Thursday, June 11, 2009

HR1728 Mortgage Reform and Predatory Lending Act

In my last communication I neglected to mention one important detail neither the President or Congress have approved this bill at this time. When I get close to 100 emails in one day on a new piece of legislation, I generally don't jump on the band wagon and respond impulsively, as what normally happens is that when the hype is eliminated the truth is revealed. As Attorney Jeffrey Hare commented "the sky is not falling".

Jeffrey also shared the following insights:

HR1728 (not 1787 as reported frequently by some) is a very lengthy and overstuffed piece of legislation that aims to tackle a wide range of perceived, alleged and real problems associated with mortgages, predatory lending. The National Association of Realtors has taken what appears to be a position of qualified support on this legislation, but notes that restrictions that require sellers providing seller financing – which they point out plays an important and necessary part of the financing of home purchases – to comply with the range of complex regulations is probably not in the best interests of the legislation, and has asked Congress to clarify this section.

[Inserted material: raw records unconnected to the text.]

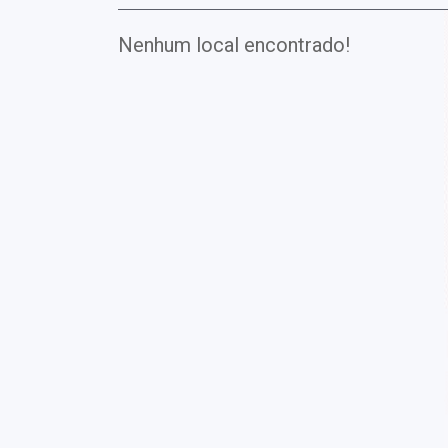
Nenhum local encontrado!
Exames
Covid-19
Exames
Laboratoriais
Vacinas
Pacotes infantis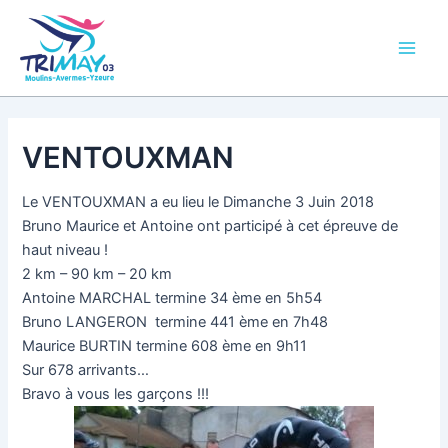
Aller
Main
au
Men
contenu
VENTOUXMAN
Le VENTOUXMAN a eu lieu le Dimanche 3 Juin 2018
Bruno Maurice et Antoine ont participé à cet épreuve de
haut niveau !
2 km – 90 km – 20 km
Antoine MARCHAL termine 34 ème en 5h54
Bruno LANGERON termine 441 ème en 7h48
Maurice BURTIN termine 608 ème en 9h11
Sur 678 arrivants…
Bravo à vous les garçons !!!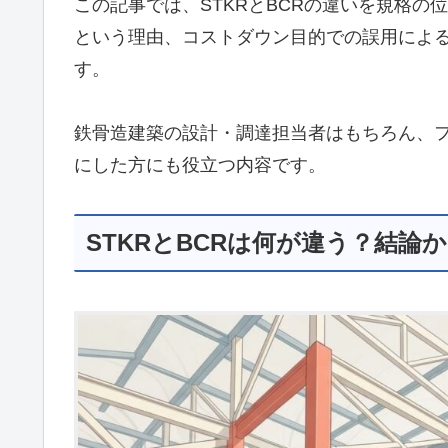
この記事では、STKRとBCRの違いを規格
という理由、コストダウン目的での誤用によ
す。
鉄骨造建築の設計・調達担当者はもちろん、フ
にした方にも役立つ内容です。
STKRとBCRは何が違う？結論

For a short summary, click here and just spend a minute reviewing what the legislation covers.

Attorney Bill Bronchick had this to share:

This bill aims to include owner financed deals within the definition of "Truth in Lending" law. I've always instructed in my courses and seminars that you should comply with Truth in Lending, which requires just a few simple disclosures.

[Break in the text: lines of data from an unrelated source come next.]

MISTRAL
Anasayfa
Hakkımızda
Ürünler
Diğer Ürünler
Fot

The bill also would, in theory, make a person who sells a home a "mortgage originator". This would require compliance with RESPA, which I've always instructed in my courses and seminars that you should comply with anyway.

Finally, the bill would require that you actually qualify your buyer. It prohibits, "lending without due regard of the mortgagor's ability to repay". Duh! Only a fool would put someone in an owner financed house deal without checking their income, debt and credit.

All in all, there's nothing to worry about here for investors, it's just a matter of compliance with some federal rules and a couple of disclosures.